Closed due to a pandemic, the zoo must in theory welcome the public to be self-financing.

But with the future law on wild animals in circuses, we will have to push the walls, build new enclosures, new buildings and for that, La Tanière is asking the State for funds, around thirty million euros.

"Nobody has the possibility of receiving 500 or 600 wild animals. There are a lot of animals to recover and there will be more and more", concludes Patrick Violas.

Back to the wild?

In front of our camera, she nibbles a juicy apple, fed by her caretaker.

This Seychelles land turtle lives in 15m², under a heating lamp in the old Pont Scorff zoo in Morbihan, a thousand leagues from its natural environment.

The place, now closed to the public, was recently bought by animal activists, the NGO Rewild.

Their idea is simple: "Re-savage" animals that can be, send them back to nature, following a rehabilitation process.

"For us, the priority is to send these animals back to their original latitudes".

Giraffes, hippos, lions ... "For almost all the African animals who are here, we hope that it is the last winter in Brittany", believes Lamya Essemlali of Rewild, she who has also been active for years at Sea Shepherd , to defend marine animals.

Of course, not all animals can be "re-savaged", it is the case of white tigers for example, but "there is a dogma very anchored in France which is to say that captive animals or those born captive cannot will never be able to survive in their natural environment. There are thousands of counter-examples across the world, "argues Lamya Essemlali, for whom sanctuaries in Africa can also be a fallback solution when the return to the state totally wild is not possible.
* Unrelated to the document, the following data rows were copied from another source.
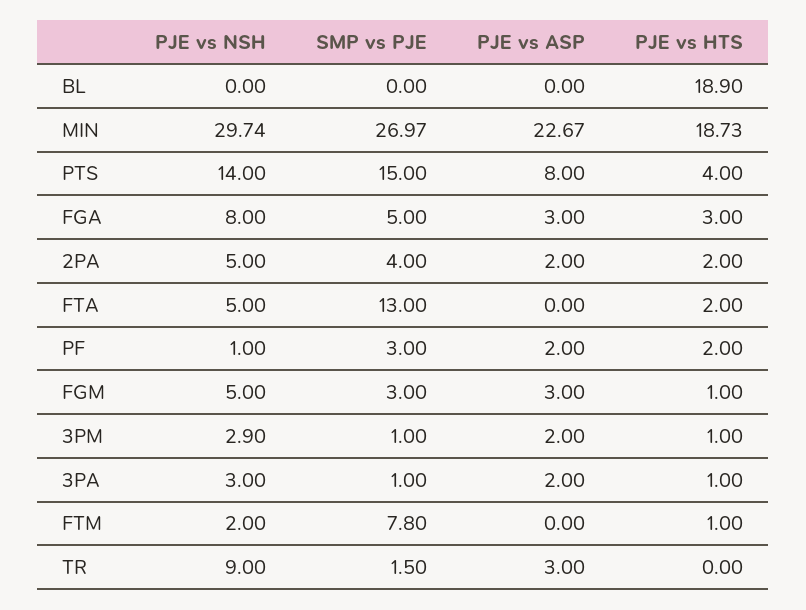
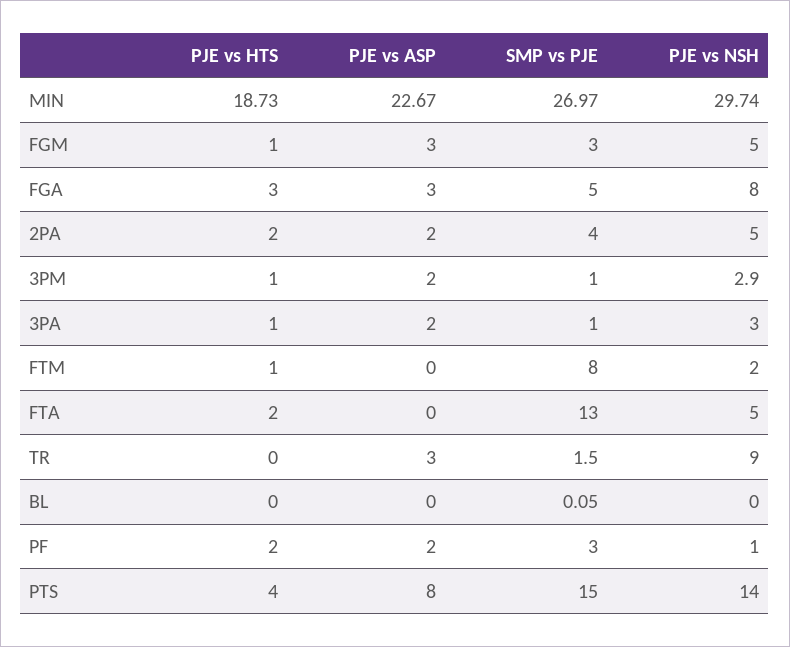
  {
    "PJE vs NSH": {
      "BL": 0,
      "MIN": 29.74,
      "PTS": 14,
      "FGA": 8,
      "2PA": 5,
      "FTA": 5,
      "PF": 1,
      "FGM": 5,
      "3PM": 2.9,
      "3PA": 3,
      "FTM": 2,
      "TR": 9
    },
    "SMP vs PJE": {
-     "BL": 0,
+     "BL": 0.05,
      "MIN": 26.97,
      "PTS": 15,
      "FGA": 5,
      "2PA": 4,
      "FTA": 13,
      "PF": 3,
      "FGM": 3,
      "3PM": 1,
      "3PA": 1,
-     "FTM": 7.8,
+     "FTM": 8,
      "TR": 1.5
    },
    "PJE vs ASP": {
      "BL": 0,
      "MIN": 22.67,
      "PTS": 8,
      "FGA": 3,
      "2PA": 2,
      "FTA": 0,
      "PF": 2,
      "FGM": 3,
      "3PM": 2,
      "3PA": 2,
      "FTM": 0,
      "TR": 3
    },
    "PJE vs HTS": {
-     "BL": 18.9,
+     "BL": 0,
      "MIN": 18.73,
      "PTS": 4,
      "FGA": 3,
      "2PA": 2,
      "FTA": 2,
      "PF": 2,
      "FGM": 1,
      "3PM": 1,
      "3PA": 1,
      "FTM": 1,
      "TR": 0
    }
  }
She does not hesitate to compare circuses or zoos to colonial exhibitions of the 19th century, where "natives" were exposed to the public.

For Lamya Essemlali, the future law should go even further: "Prohibiting wild animals in traveling circuses is really the minimum subsistence level. We wonder why we would continue to allow them in fixed circuses and why continue. to authorize animal shows in zoos ".

And to put into perspective: "The commercial exploitation of wild animals, captives, is a thing of the past. I honestly think that in 20 years or so, everyone will be shocked to see this."